Cardinal Henry Edward Manning stated in 1882 that:

Vivisection is a detestable practice … Nothing can justify, no claim of science, no conjectural result, no hope for discovery, such horrors as these. Also, it must be remembered that whereas these torments, refined and indescribable, are certain, the result is altogether conjectural-everything about the result is uncertain, but the certain infraction of the first laws of mercy and humanity.

Basil Wilberforce, Anglican Archdeacon of Westminster Abbey, observed in a 1909 sermon at the abbey:

I believe that no greater cruelty is perpetuated on this earth than that which is committed in the name of science in some physiological laboratories … The cause which we are championing is no fanatical protest based on ignorant sentimentality, but a claim of simple justice not only on the transcendent truths of the immanence of the divine truth in all that lives, but also upon the irrefutable logic of ascertained fact.

What all this suggests is not only the depth of revulsion in which vivisection was held by prominent Christians but also that the animal sensibilities of such authorities, whether right or wrong on the issue of vivisection, were far stronger than those of the most prominent proponents of evolution by natural selection. None of this should indicate to us that all Darwinians were of one mind and all Christians of another—and there were, anyway, large numbers of individuals who subscribed to both doctrines. The co-discoverer of evolution by natural selection, Alfred Russel Wallace, was as adamant an anti-vivisectionist, indeed, an abolitionist, as Lord Chief Justice Coleridge or Lord Shaftesbury. His opposition, however, as he explained in World of Life (1911) arose from what he saw as the degradation that the practice of vivisection imposed on the practitioners rather than the manner in which it degraded the animals.
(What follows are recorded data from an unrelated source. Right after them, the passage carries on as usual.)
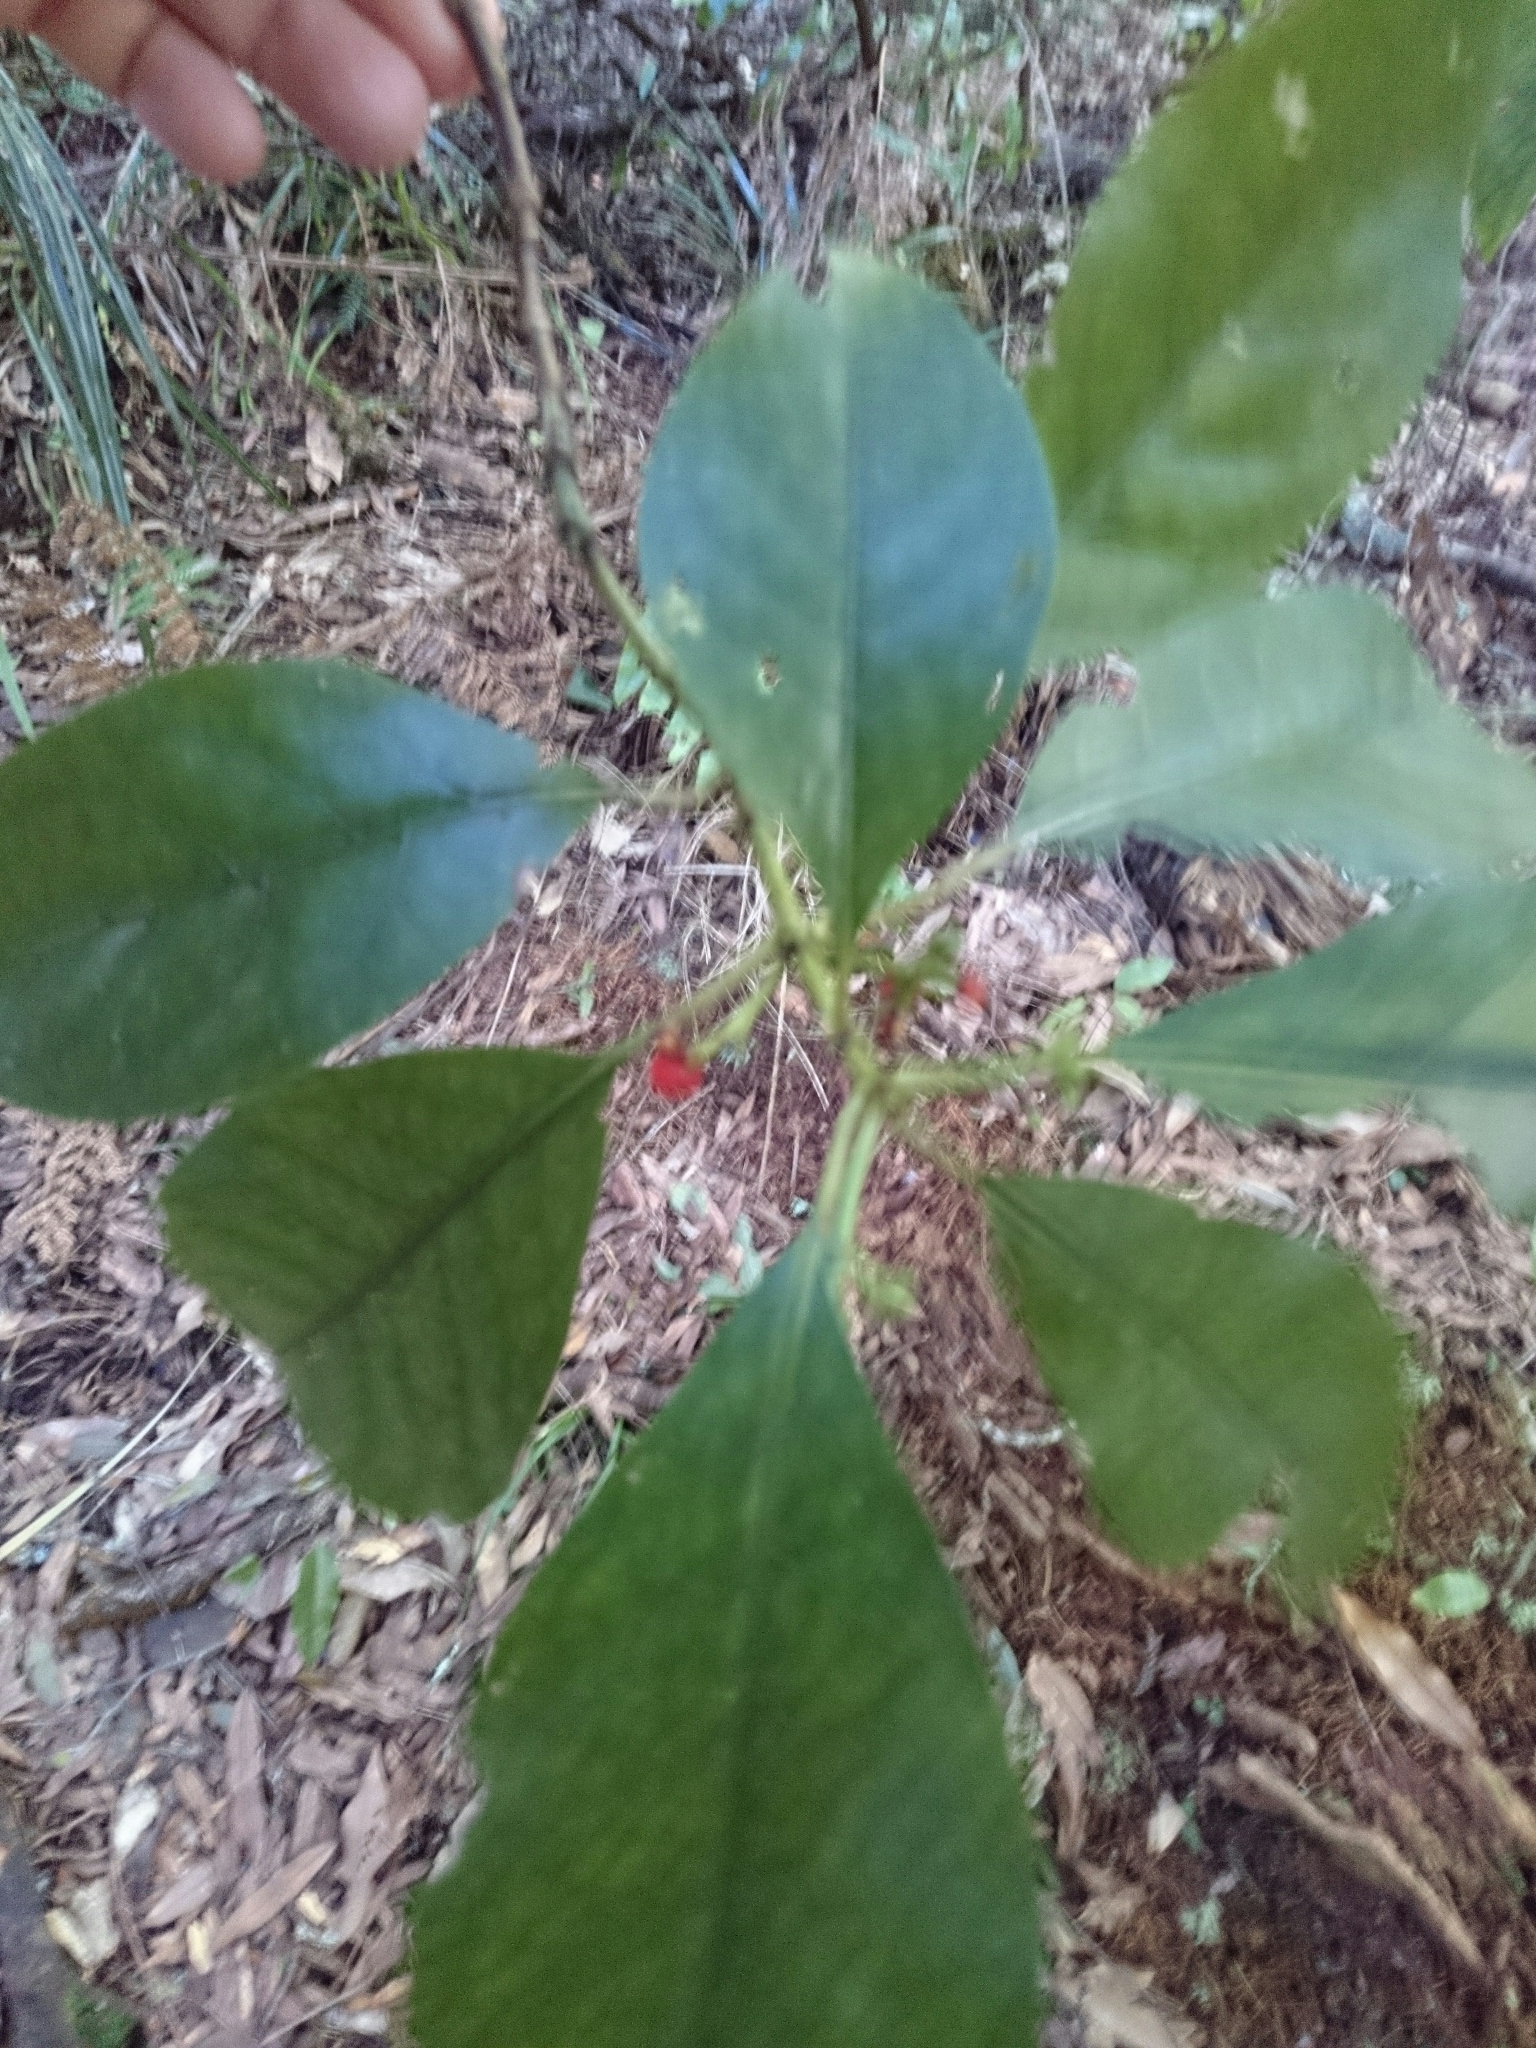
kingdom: Plantae
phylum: Tracheophyta
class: Magnoliopsida
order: Gentianales
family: Rubiaceae
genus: Coprosma
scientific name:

The customary tale of how Darwin’s theory of evolution occasioned the most fundamental revolution in animal ethics needs to be rethought and retold. From a moral perspective Darwinism added nothing that had not been long proclaimed. From a practical perspective at least the more prominent of the Darwinians were far less sympathetic to animals in experimentation than some prominent Christians. The reality is that the history of human attitudes to animals is far more complex, indeed convoluted, than we are customarily led to believe. Much of our contemporary analysis reads more like ideology than history. The prevailing premises of the history of animal ethics require a thorough reinvestigation.